Reply with nothing but the number of lines in the data below where the word "pBase" occurs.

[Record set — start]

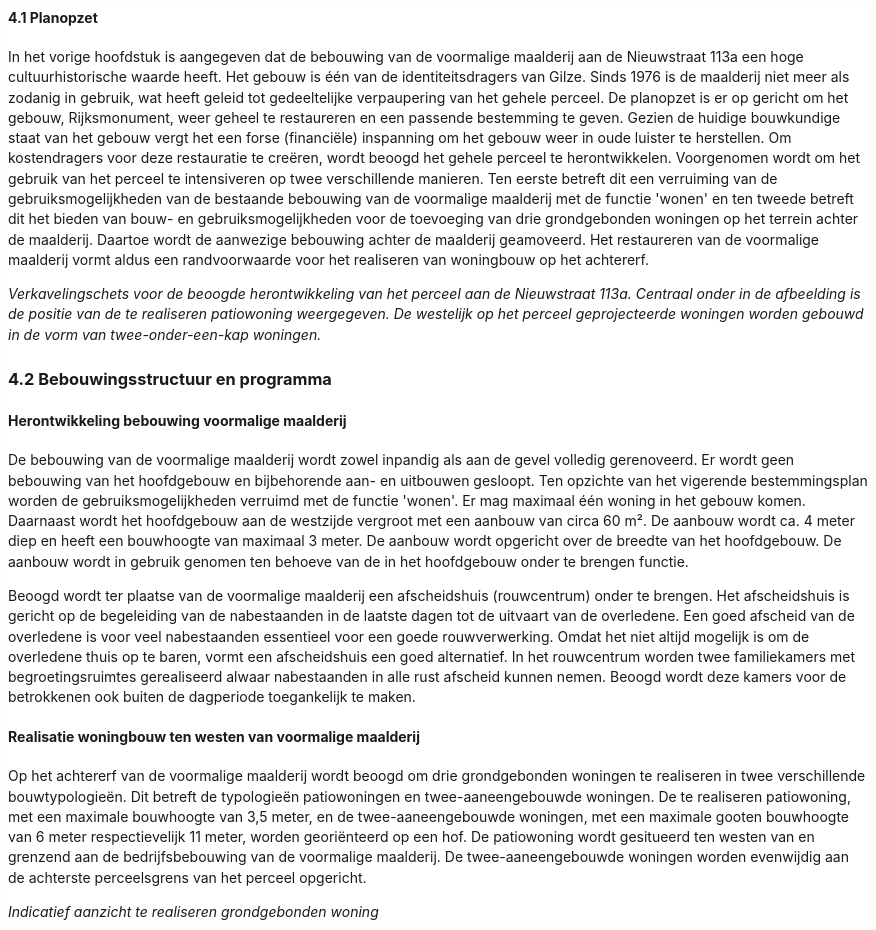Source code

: #### **4.1 Planopzet**

In het vorige hoofdstuk is aangegeven dat de bebouwing van de voormalige maalderij aan de Nieuwstraat 113a een hoge cultuurhistorische waarde heeft. Het gebouw is één van de identiteitsdragers van Gilze. Sinds 1976 is de maalderij niet meer als zodanig in gebruik, wat heeft geleid tot gedeeltelijke verpaupering van het gehele perceel. De planopzet is er op gericht om het gebouw, Rijksmonument, weer geheel te restaureren en een passende bestemming te geven. Gezien de huidige bouwkundige staat van het gebouw vergt het een forse (financiële) inspanning om het gebouw weer in oude luister te herstellen. Om kostendragers voor deze restauratie te creëren, wordt beoogd het gehele perceel te herontwikkelen. Voorgenomen wordt om het gebruik van het perceel te intensiveren op twee verschillende manieren. Ten eerste betreft dit een verruiming van de gebruiksmogelijkheden van de bestaande bebouwing van de voormalige maalderij met de functie 'wonen' en ten tweede betreft dit het bieden van bouw- en gebruiksmogelijkheden voor de toevoeging van drie grondgebonden woningen op het terrein achter de maalderij. Daartoe wordt de aanwezige bebouwing achter de maalderij geamoveerd. Het restaureren van de voormalige maalderij vormt aldus een randvoorwaarde voor het realiseren van woningbouw op het achtererf.

*Verkavelingschets voor de beoogde herontwikkeling van het perceel aan de Nieuwstraat 113a. Centraal onder in de afbeelding is de positie van de te realiseren patiowoning weergegeven. De westelijk op het perceel geprojecteerde woningen worden gebouwd in de vorm van twee-onder-een-kap woningen.*

### **4.2 Bebouwingsstructuur en programma**

#### **Herontwikkeling bebouwing voormalige maalderij**

De bebouwing van de voormalige maalderij wordt zowel inpandig als aan de gevel volledig gerenoveerd. Er wordt geen bebouwing van het hoofdgebouw en bijbehorende aan- en uitbouwen gesloopt. Ten opzichte van het vigerende bestemmingsplan worden de gebruiksmogelijkheden verruimd met de functie 'wonen'. Er mag maximaal één woning in het gebouw komen. Daarnaast wordt het hoofdgebouw aan de westzijde vergroot met een aanbouw van circa 60 m². De aanbouw wordt ca. 4 meter diep en heeft een bouwhoogte van maximaal 3 meter. De aanbouw wordt opgericht over de breedte van het hoofdgebouw. De aanbouw wordt in gebruik genomen ten behoeve van de in het hoofdgebouw onder te brengen functie.

Beoogd wordt ter plaatse van de voormalige maalderij een afscheidshuis (rouwcentrum) onder te brengen. Het afscheidshuis is gericht op de begeleiding van de nabestaanden in de laatste dagen tot de uitvaart van de overledene. Een goed afscheid van de overledene is voor veel nabestaanden essentieel voor een goede rouwverwerking. Omdat het niet altijd mogelijk is om de overledene thuis op te baren, vormt een afscheidshuis een goed alternatief. In het rouwcentrum worden twee familiekamers met begroetingsruimtes gerealiseerd alwaar nabestaanden in alle rust afscheid kunnen nemen. Beoogd wordt deze kamers voor de betrokkenen ook buiten de dagperiode toegankelijk te maken.

#### **Realisatie woningbouw ten westen van voormalige maalderij**

Op het achtererf van de voormalige maalderij wordt beoogd om drie grondgebonden woningen te realiseren in twee verschillende bouwtypologieën. Dit betreft de typologieën patiowoningen en twee-aaneengebouwde woningen. De te realiseren patiowoning, met een maximale bouwhoogte van 3,5 meter, en de twee-aaneengebouwde woningen, met een maximale gooten bouwhoogte van 6 meter respectievelijk 11 meter, worden georiënteerd op een hof. De patiowoning wordt gesitueerd ten westen van en grenzend aan de bedrijfsbebouwing van de voormalige maalderij. De twee-aaneengebouwde woningen worden evenwijdig aan de achterste perceelsgrens van het perceel opgericht.

*Indicatief aanzicht te realiseren grondgebonden woning*
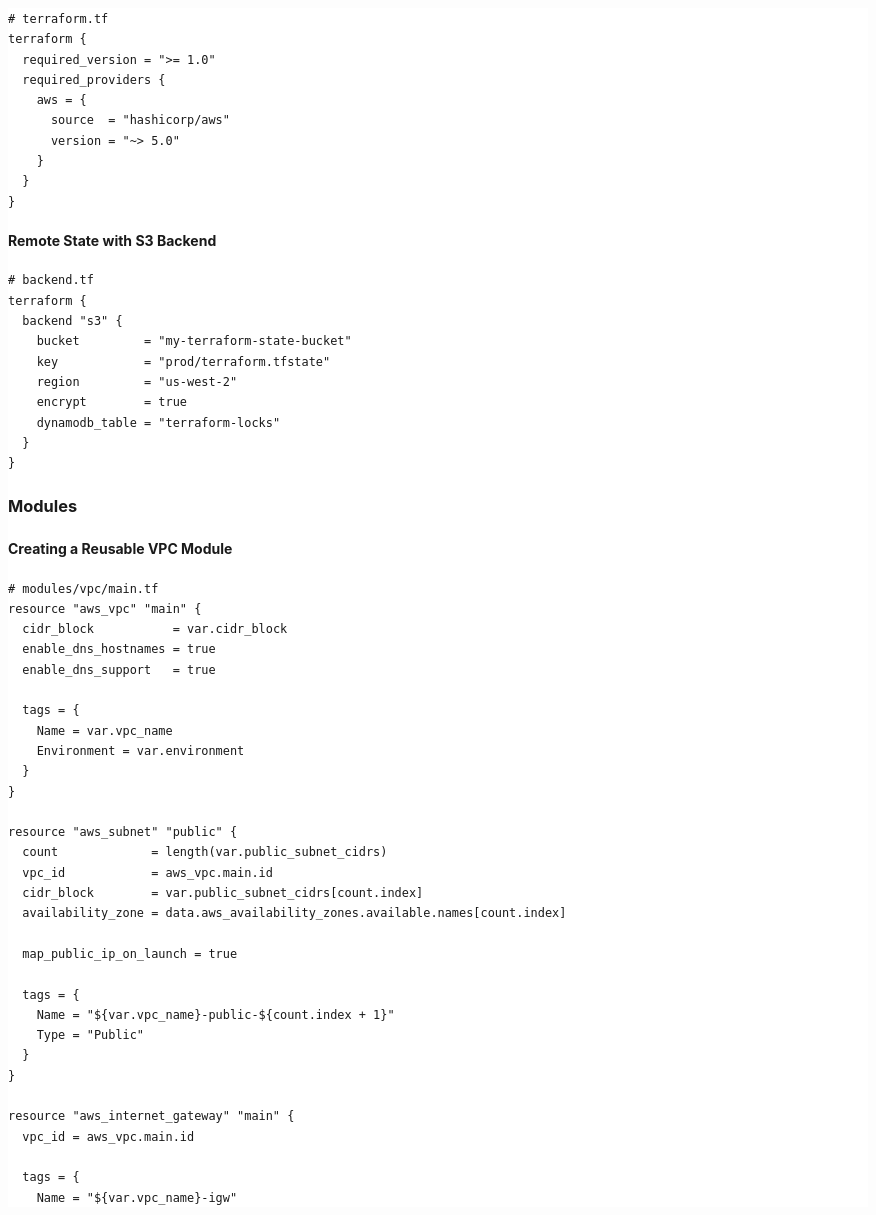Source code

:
 ```hcl
# terraform.tf
terraform {
  required_version = ">= 1.0"
  required_providers {
    aws = {
      source  = "hashicorp/aws"
      version = "~> 5.0"
    }
  }
}
```


#### Remote State with S3 Backend

```hcl
# backend.tf
terraform {
  backend "s3" {
    bucket         = "my-terraform-state-bucket"
    key            = "prod/terraform.tfstate"
    region         = "us-west-2"
    encrypt        = true
    dynamodb_table = "terraform-locks"
  }
}
```


### Modules

#### Creating a Reusable VPC Module

```hcl
# modules/vpc/main.tf
resource "aws_vpc" "main" {
  cidr_block           = var.cidr_block
  enable_dns_hostnames = true
  enable_dns_support   = true

  tags = {
    Name = var.vpc_name
    Environment = var.environment
  }
}

resource "aws_subnet" "public" {
  count             = length(var.public_subnet_cidrs)
  vpc_id            = aws_vpc.main.id
  cidr_block        = var.public_subnet_cidrs[count.index]
  availability_zone = data.aws_availability_zones.available.names[count.index]
  
  map_public_ip_on_launch = true

  tags = {
    Name = "${var.vpc_name}-public-${count.index + 1}"
    Type = "Public"
  }
}

resource "aws_internet_gateway" "main" {
  vpc_id = aws_vpc.main.id

  tags = {
    Name = "${var.vpc_name}-igw"
```

[^1]: https://developer.hashicorp.com/terraform/tutorials
[^2]: https://dev.to/devopsking/the-ultimate-terraform-tutorial-from-beginner-to-advanced-2024-guide-3n1o
[^3]: https://aws.amazon.com/blogs/mt/query-your-resource-configuration-state-using-the-advanced-query-feature-of-aws-config/
[^4]: https://vlinkinfo.com/blog/top-kubernetes-use-cases
[^5]: https://www.scaler.com/topics/kubernetes/kubernetes-advanced-networking/
[^6]: https://kubernetes.io/docs/concepts/cluster-administration/networking/
[^7]: https://konghq.com/blog/learning-center/what-is-kubernetes
[^8]: https://www.youtube.com/watch?v=7xngnjfIlK4
[^9]: https://spacelift.io/blog/terraform-tutorial
[^10]: https://k21academy.com/terraform-iac/terraform-beginners-guide/
[^11]: https://www.webasha.com/blog/mastering-ip-whitelisting-what-are-advanced-strategies-and-real-time-security-examples
[^12]: https://www.youtube.com/watch?v=YyUwF_jvyok
[^13]: https://www.youtube.com/watch?v=hrwZ-iND3bs
[^14]: https://docs.aws.amazon.com/aws-supply-chain/latest/adminguide/create-instance-advanced.html
[^15]: https://github.com/hashicorp/terraform-provider-google-beta/blob/main/examples/cloud-armor/README.md
[^16]: https://docs.aws.amazon.com/vpc/latest/userguide/aws-ip-ranges.html
[^17]: https://zeet.co/blog/terraform-tutorial
[^18]: https://docs.aws.amazon.com/managedservices/latest/userguide/ams-modes-use-cases.html
[^19]: https://dev.to/abhay_yt_52a8e72b213be229/top-100-kubernetes-topics-to-master-for-developers-and-devops-engineers-5g83
[^20]: https://jonnyzzz.com/blog/2019/04/29/terraform-waf/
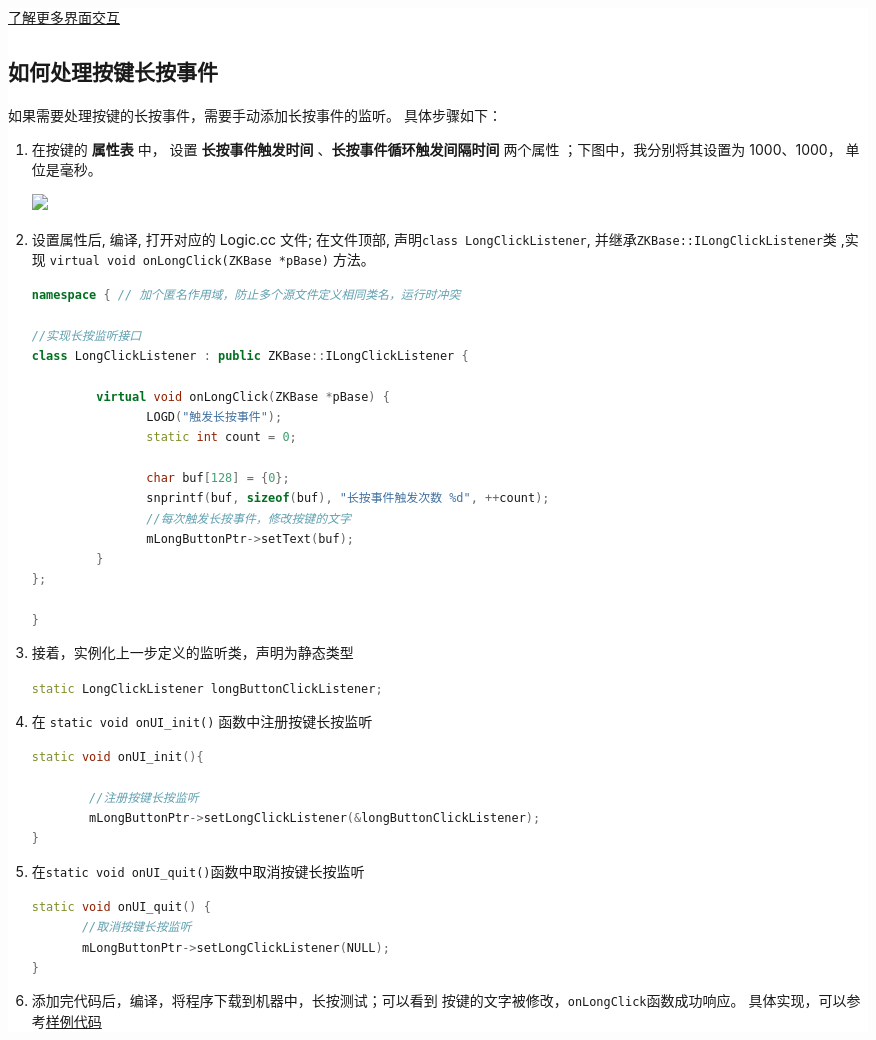 [了解更多界面交互](open_close_app#close_app)

## 如何处理按键长按事件  
如果需要处理按键的长按事件，需要手动添加长按事件的监听。  具体步骤如下：  
1. 在按键的 **属性表** 中， 设置 **长按事件触发时间** 、**长按事件循环触发间隔时间** 两个属性  ；下图中，我分别将其设置为 1000、1000， 单位是毫秒。

   ![](assets/button/property_longclick.jpg)

2. 设置属性后, 编译, 打开对应的 Logic.cc 文件;  在文件顶部, 声明`class LongClickListener`, 并继承`ZKBase::ILongClickListener`类 ,实现 `virtual void onLongClick(ZKBase *pBase)` 方法。

    ```c++
    namespace { // 加个匿名作用域，防止多个源文件定义相同类名，运行时冲突

    //实现长按监听接口
    class LongClickListener : public ZKBase::ILongClickListener {

             virtual void onLongClick(ZKBase *pBase) {  
                    LOGD("触发长按事件");
                    static int count = 0;

                    char buf[128] = {0};
                    snprintf(buf, sizeof(buf), "长按事件触发次数 %d", ++count);
                    //每次触发长按事件，修改按键的文字
                    mLongButtonPtr->setText(buf);
             }
    };

    }
    ```
3. 接着，实例化上一步定义的监听类，声明为静态类型  

    ```c++
    static LongClickListener longButtonClickListener;
    ```

4. 在 `static void onUI_init()` 函数中注册按键长按监听  

    ```c++
    static void onUI_init(){

            //注册按键长按监听
            mLongButtonPtr->setLongClickListener(&longButtonClickListener);
    }
    ```
5. 在`static void onUI_quit()`函数中取消按键长按监听

    ```c++
    static void onUI_quit() {
           //取消按键长按监听
           mLongButtonPtr->setLongClickListener(NULL);
    }
    ```
6. 添加完代码后，编译，将程序下载到机器中，长按测试；可以看到 按键的文字被修改，`onLongClick`函数成功响应。
具体实现，可以参考[样例代码](demo_download#demo_download)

[Record set — finish]

__Answer section__: 2